Description of the task ::
Set down the entries below exactly; drop the pictures.

Available records ::
↓↓↓

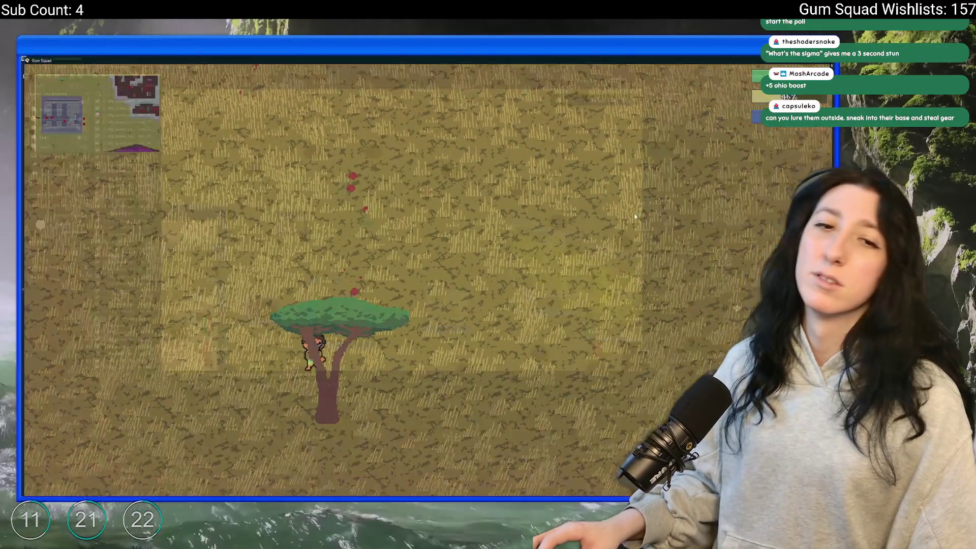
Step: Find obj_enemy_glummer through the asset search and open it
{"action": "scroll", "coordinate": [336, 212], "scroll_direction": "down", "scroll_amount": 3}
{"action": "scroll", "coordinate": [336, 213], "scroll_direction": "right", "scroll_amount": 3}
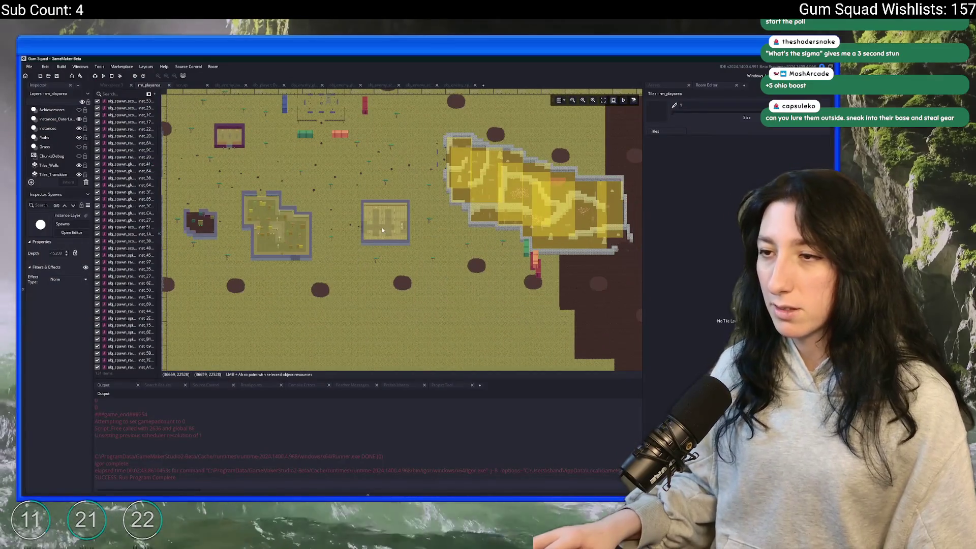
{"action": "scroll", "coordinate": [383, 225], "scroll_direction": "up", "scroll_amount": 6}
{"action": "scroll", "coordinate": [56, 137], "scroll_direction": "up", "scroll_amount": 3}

↑↑↑

Exercise response ::
Step: Find obj_enemy_glummer through the asset search and open it
{"action": "scroll", "coordinate": [336, 212], "scroll_direction": "down", "scroll_amount": 3}
{"action": "scroll", "coordinate": [336, 213], "scroll_direction": "right", "scroll_amount": 3}
{"action": "scroll", "coordinate": [383, 225], "scroll_direction": "up", "scroll_amount": 6}
{"action": "scroll", "coordinate": [56, 137], "scroll_direction": "up", "scroll_amount": 3}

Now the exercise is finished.